Amargado.
DURANTE todos esos años, el
estrés se fue apoderando de mí. Siempre he vivido la
responsabilidad como algo extremo, como una carga muy pesada, pero
silenciosa, yo mismo no me daba cuenta de ella. Tenía que trabajar
más, obtener mejores resultados, vender más, mejorar los resultados
del servicio, ganar más dinero, llegar más lejos. Más, más y más,
siempre más. Creo que mi historial familiar religioso tiene mucho
que ver, y ser hijo de hijos de la posguerra también. He crecido
con la sensación de que todo sería y tenía que ser muy difícil. Que
avanzar en la vida sólo era posible a base de mucho esfuerzo, de
sudor y lágrimas. Yo me reía de esos comentarios de familiares y
alardeaba de que eran tonterías y de que yo estaba muy por encima
de esas ideas. Pero la verdad es que lo que mamas de pequeño va
calando poco a poco. A pesar de no querer continuar en casi ninguno
de los trabajos que había tenido a lo largo de mi vida, a pesar de
saber que no eran para mí, siempre tuve una sensación íntima de
“tener que continuar”. Y las pocas veces que se me ocurría pararme
a pensar en serio qué pasaría si daba el salto, si decidía dejar
ese empleo y lanzarme a hacer algo que me gustase más, me asustaba
rápidamente, entraba en pánico y abandonaba la idea
rápidamente.
Cuando me encontraba a personas que hacía
tiempo que no veía, me decían que tenía mala cara, que se me notaba
cansado. Y lo estaba, muy cansado. Tenía un chip insertado dentro del cerebro que me decía que
tenía que estar siempre corriendo, que la prisa era la norma. Mi
padre siempre me preguntaba qué me pasaba, que por qué siempre iba
corriendo. Y ahora me doy cuenta de que era verdad. Siempre tenía
la sensación de que me faltaba algo, de que no tenía tiempo de
hacer algo, de que tenía que conseguir algo más. El momento
presente nunca era suficiente, ni siquiera era válido. Más bien al
contrario, era casi despreciable y tenía que salir huyendo de él
para llegar a algo mejor, a algo más válido. El aquí y ahora era algo que sonaba bonito, pero en
los libros. Siempre encontraba motivos que justificasen mi
ansiedad. Tenía muchísimo trabajo, mis jefes que me pedían más, los
clientes que pedían más, no había tiempo, había que vender más. Lo
que fuese. Me había acostumbrado a vivir de forma permanente en esa
mentira que, aunque sabía que era tal, me atraía de alguna forma y
no podía o no quería liberarme de ella. Llegó a formar parte de mí.

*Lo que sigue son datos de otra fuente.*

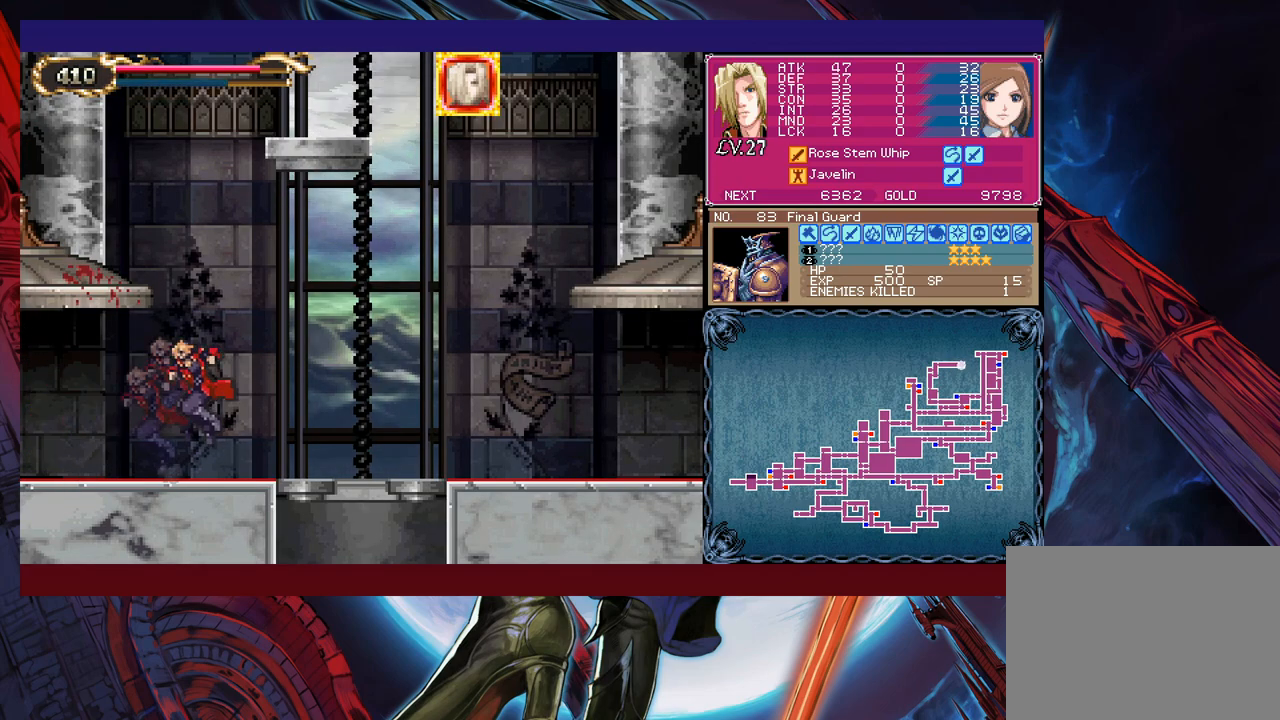
{"buttons": ["B"], "left_stick": "center", "events": [[117, "left_stick", "left"], [150, "Y", "down"], [167, "B", "down"], [167, "Y", "up"], [217, "B", "up"], [217, "left_stick", "down-right"], [417, "left_stick", "left"], [450, "Y", "down"], [500, "B", "down"], [500, "Y", "up"], [500, "left_stick", "center"]]}
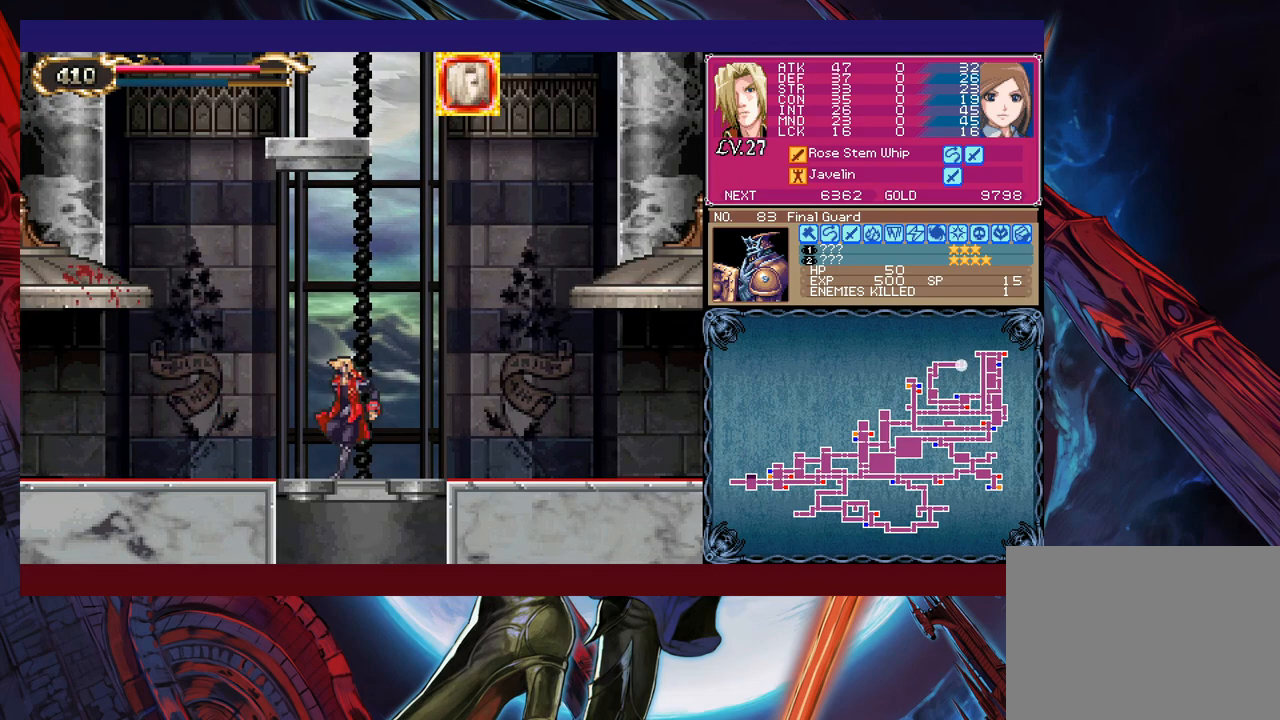
{"buttons": ["B"], "left_stick": "down-right", "events": [[17, "left_stick", "right"], [300, "B", "up"], [367, "B", "down"], [417, "left_stick", "down-right"]]}
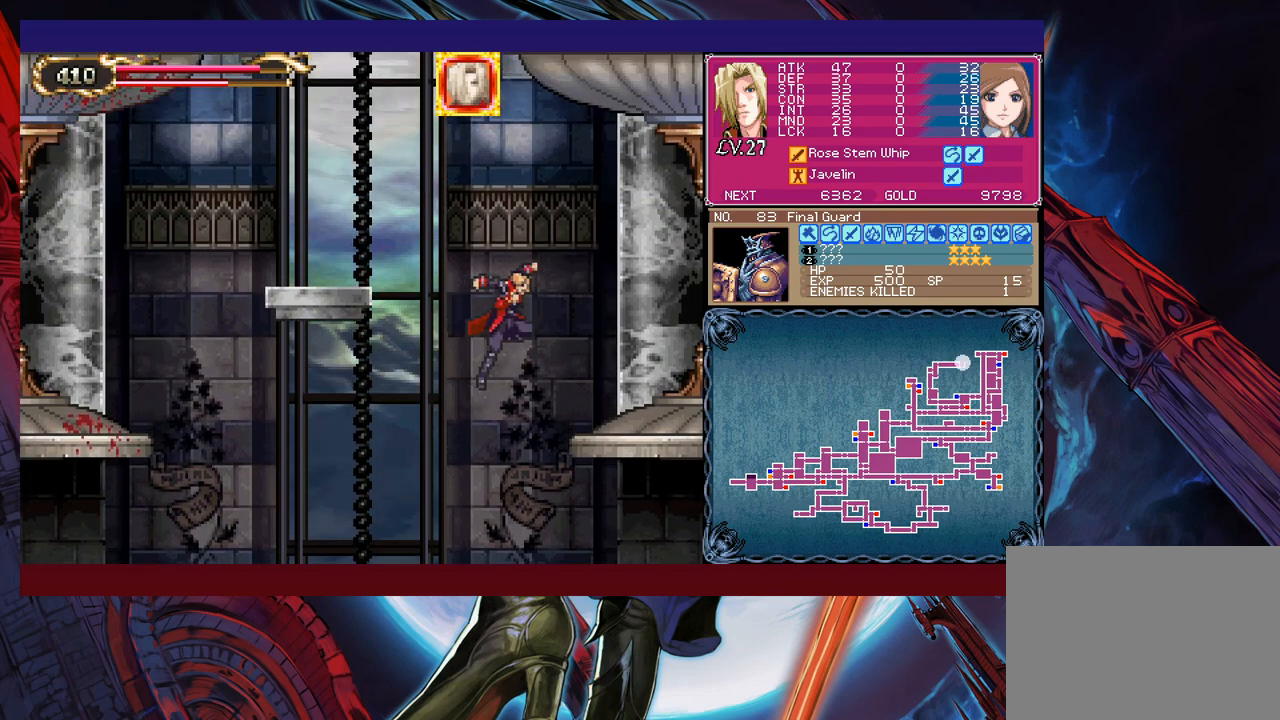
{"buttons": ["B"], "left_stick": "left", "events": [[117, "B", "up"], [200, "B", "down"], [250, "left_stick", "center"], [267, "B", "up"], [317, "Y", "down"], [367, "B", "down"], [367, "Y", "up"], [367, "left_stick", "left"]]}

Cuando estaba de vacaciones, cuando tenía todo el tiempo del mundo
para mí, esa sensación de “estar perdiendo el tren” continuaba
presente con la misma fuerza. Esa angustia estaba ahí, y no tenía
manera de quitármela de encima.
Hoy me doy cuenta de que el estrés se
convirtió en rabia sin apenas darme cuenta. Rabia hacia todo. Hacia
mis compañeros, hacia mis superiores, hacia mis clientes. Pero
sobre todo rabia hacia mí por no ser coherente conmigo mismo.